Ausgangstext -
————

4. Dezember 2021 nmz – HörBar – unabhängig / unbestechlich / phonokritisch

Leipzig 1723 / Capricornus Consort Basel

Teil 1 von 5 in Michael Kubes HörBar #046 – Anno Domini

Leipzig 1723 / Capricornus Consort BaselWer hat darüber nicht schon einmal zu später Stunde bei einem Glas guten Rotweins sinniert? Was wäre wenn… Wenn etwa im Falle Telemanns die Stadt Hamburg oder bei Christoph Graupner der Darmstädter Fürst eben nicht ein paar Goldmünzen draufgelegt hätten (um sie bei der Stange zu halten) und der eine oder andere die Wahl zum Thomaskantor angenommen hätte? Oder auch Johann Friedrich Fasch, der sich schon früh selbst aus der Konkurrenz genommen hatte, als er auf eine Anstellung als Hofkapellmeister in Zerbst einschlug. Wie wäre die Musikgeschichte dann verlaufen, etwa ohne Bachs Matthäus-Passion? Hätte es auch ohne die vielen Kantaten eine Bach-Gesamtausgabe gegeben? Welche Werke wären überhaupt geschrieben worden, was hätte sich erhalten? Es gibt in der Musikgeschichte einige solche Weggabelungen – und verunsichert schaut man dann auf all die Lebenswege, die viel zu früh endeten: Thomas Linley, Wolfgang Amadeus Mozart, Franz Schubert, Norbert Burgmüller, Julius Reubke, Rudi Stephan, Lili Boulanger…

Die Idee, Werke der Bewerber um das Thomaskantorat aus dem Jahr 1723 gegenüber zu stellen, liegt nahe, und doch ist dies wohl bisher nicht konsequent versucht worden. Ob es allerdings eine kluge Wahl war, für diese instruktive Leistungsschau nur Instrumentalmusik zu bemühen, sei dahin gestellt. Denn die Probe in der Thomaskirche erfolgte mit Kantaten – und schon gar nicht (wie hier bei Bach) mit einem Cembalokonzert. So reiht sich dieses Album am Ende doch nur in die Phalanx gut disponierter Programme ein. Doch was hätte das Capricornus Consort Basel mit Stefan Temmingh als Solisten sonst wählen sollen? Die Besetzung grenzt nun mal die Auswahl der Werke ein. Dennoch: mich überraschen Faschs Kompositionen immer wieder von neuem – mit ihren verblüffenden und charakteristischen harmonischen Ausweichungen ebenso wie mit ihrem knappen Satzverlauf. Musiziert wird mit großer Lust und auf höchstem Niveau.

Leipzig 1723.
Christoph Graupner. Concerto F-Dur GWV 323;
Johann Friedrich Fasch. Sonate d-Moll FaWV N:d3;
Johann Sebastian Bach: Concerto F-Dur BWV 1067;
Georg Philipp Telemann: Quartett g-Moll TWV 41:g4;
Johann Friedrich Fasch. Concerto F-Dur FaWV L:F6;
Georg Philipp Telemann: Concerto C-Dur TWV 51:C1.

————

Welche Anstellung nahm Johann Friedrich Fasch laut der Rezension in Zerbst an? Stützen Sie sich ausschließlich auf den Ausgangstext.

Bereitgestellte Angaben -
————

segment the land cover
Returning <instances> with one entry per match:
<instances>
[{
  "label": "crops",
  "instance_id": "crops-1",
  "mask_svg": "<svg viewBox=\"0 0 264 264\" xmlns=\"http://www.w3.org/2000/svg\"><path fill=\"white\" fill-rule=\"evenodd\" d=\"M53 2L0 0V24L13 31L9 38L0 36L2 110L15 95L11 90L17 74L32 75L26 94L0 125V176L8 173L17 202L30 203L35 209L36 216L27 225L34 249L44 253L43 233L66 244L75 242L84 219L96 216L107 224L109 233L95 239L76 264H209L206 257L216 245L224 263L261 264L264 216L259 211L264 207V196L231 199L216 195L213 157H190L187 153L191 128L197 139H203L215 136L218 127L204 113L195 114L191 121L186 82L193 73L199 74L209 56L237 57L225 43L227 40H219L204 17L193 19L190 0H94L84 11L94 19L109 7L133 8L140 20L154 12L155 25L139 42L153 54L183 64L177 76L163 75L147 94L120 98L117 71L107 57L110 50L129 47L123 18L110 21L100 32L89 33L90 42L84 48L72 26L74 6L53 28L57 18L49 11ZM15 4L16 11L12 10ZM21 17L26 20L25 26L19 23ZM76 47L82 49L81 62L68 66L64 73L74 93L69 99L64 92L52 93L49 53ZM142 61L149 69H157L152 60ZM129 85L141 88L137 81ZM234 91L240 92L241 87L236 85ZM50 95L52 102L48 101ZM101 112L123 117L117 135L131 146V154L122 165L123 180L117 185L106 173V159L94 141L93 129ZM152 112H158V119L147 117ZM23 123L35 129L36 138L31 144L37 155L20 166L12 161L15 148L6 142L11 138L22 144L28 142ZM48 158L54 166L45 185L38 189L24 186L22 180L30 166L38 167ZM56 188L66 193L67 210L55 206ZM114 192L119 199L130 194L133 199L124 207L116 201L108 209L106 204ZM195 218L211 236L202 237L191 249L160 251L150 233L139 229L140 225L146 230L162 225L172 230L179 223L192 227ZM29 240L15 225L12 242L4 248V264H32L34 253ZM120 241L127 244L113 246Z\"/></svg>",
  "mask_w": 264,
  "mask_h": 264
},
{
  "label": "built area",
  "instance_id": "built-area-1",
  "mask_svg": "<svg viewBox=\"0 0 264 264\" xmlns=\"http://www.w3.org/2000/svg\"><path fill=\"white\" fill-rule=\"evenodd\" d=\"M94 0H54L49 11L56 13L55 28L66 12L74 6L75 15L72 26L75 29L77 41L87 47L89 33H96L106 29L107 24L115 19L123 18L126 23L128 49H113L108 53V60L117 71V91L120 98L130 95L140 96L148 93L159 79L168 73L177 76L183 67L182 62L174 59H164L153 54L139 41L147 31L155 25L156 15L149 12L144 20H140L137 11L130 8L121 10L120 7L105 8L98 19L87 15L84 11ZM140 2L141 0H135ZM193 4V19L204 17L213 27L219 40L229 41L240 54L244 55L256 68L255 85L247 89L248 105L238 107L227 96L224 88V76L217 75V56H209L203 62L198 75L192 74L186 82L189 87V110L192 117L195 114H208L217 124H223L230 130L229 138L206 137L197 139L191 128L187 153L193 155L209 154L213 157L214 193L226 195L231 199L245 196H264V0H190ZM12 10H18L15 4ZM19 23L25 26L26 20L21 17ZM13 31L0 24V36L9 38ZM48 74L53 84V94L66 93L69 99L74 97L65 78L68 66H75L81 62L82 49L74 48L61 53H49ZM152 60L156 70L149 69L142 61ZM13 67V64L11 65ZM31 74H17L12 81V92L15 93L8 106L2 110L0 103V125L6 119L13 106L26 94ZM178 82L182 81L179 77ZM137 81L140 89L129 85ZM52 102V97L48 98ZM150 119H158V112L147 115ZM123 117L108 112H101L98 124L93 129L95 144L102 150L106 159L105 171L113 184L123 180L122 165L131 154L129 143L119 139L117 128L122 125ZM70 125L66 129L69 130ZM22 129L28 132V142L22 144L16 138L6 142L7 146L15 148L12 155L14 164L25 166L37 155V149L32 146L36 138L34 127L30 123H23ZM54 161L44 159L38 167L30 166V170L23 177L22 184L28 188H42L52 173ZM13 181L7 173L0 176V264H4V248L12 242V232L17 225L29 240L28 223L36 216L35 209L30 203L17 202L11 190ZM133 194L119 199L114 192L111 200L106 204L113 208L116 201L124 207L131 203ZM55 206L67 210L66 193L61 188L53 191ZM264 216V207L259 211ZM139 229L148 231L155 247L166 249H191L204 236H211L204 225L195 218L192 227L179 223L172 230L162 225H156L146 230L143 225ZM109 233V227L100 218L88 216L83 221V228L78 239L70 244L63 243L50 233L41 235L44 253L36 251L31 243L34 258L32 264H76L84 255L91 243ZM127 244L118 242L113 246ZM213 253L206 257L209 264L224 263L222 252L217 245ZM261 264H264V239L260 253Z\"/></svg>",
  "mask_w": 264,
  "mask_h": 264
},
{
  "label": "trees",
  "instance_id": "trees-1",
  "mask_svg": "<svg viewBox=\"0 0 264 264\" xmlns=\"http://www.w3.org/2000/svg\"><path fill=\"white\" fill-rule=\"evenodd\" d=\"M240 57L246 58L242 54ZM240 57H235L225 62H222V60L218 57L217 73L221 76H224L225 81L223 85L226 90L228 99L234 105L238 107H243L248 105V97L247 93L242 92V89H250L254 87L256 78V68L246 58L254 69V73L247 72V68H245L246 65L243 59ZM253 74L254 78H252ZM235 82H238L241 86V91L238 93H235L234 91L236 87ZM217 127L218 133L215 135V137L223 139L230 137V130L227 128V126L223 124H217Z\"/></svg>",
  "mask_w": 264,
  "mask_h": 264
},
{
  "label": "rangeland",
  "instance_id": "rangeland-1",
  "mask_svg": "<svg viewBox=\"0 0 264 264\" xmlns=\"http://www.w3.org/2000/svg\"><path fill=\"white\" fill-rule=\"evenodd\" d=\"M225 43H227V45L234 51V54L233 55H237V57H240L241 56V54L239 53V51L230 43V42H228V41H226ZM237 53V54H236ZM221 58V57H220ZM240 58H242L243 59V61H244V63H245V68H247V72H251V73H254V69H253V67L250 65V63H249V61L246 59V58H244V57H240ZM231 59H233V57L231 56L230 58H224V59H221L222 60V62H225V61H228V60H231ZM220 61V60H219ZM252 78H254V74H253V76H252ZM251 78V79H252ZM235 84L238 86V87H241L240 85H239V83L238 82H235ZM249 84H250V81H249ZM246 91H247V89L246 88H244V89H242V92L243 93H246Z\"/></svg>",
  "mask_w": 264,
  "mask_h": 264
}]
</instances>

————

Antwort - Eine Anstellung als Hofkapellmeister.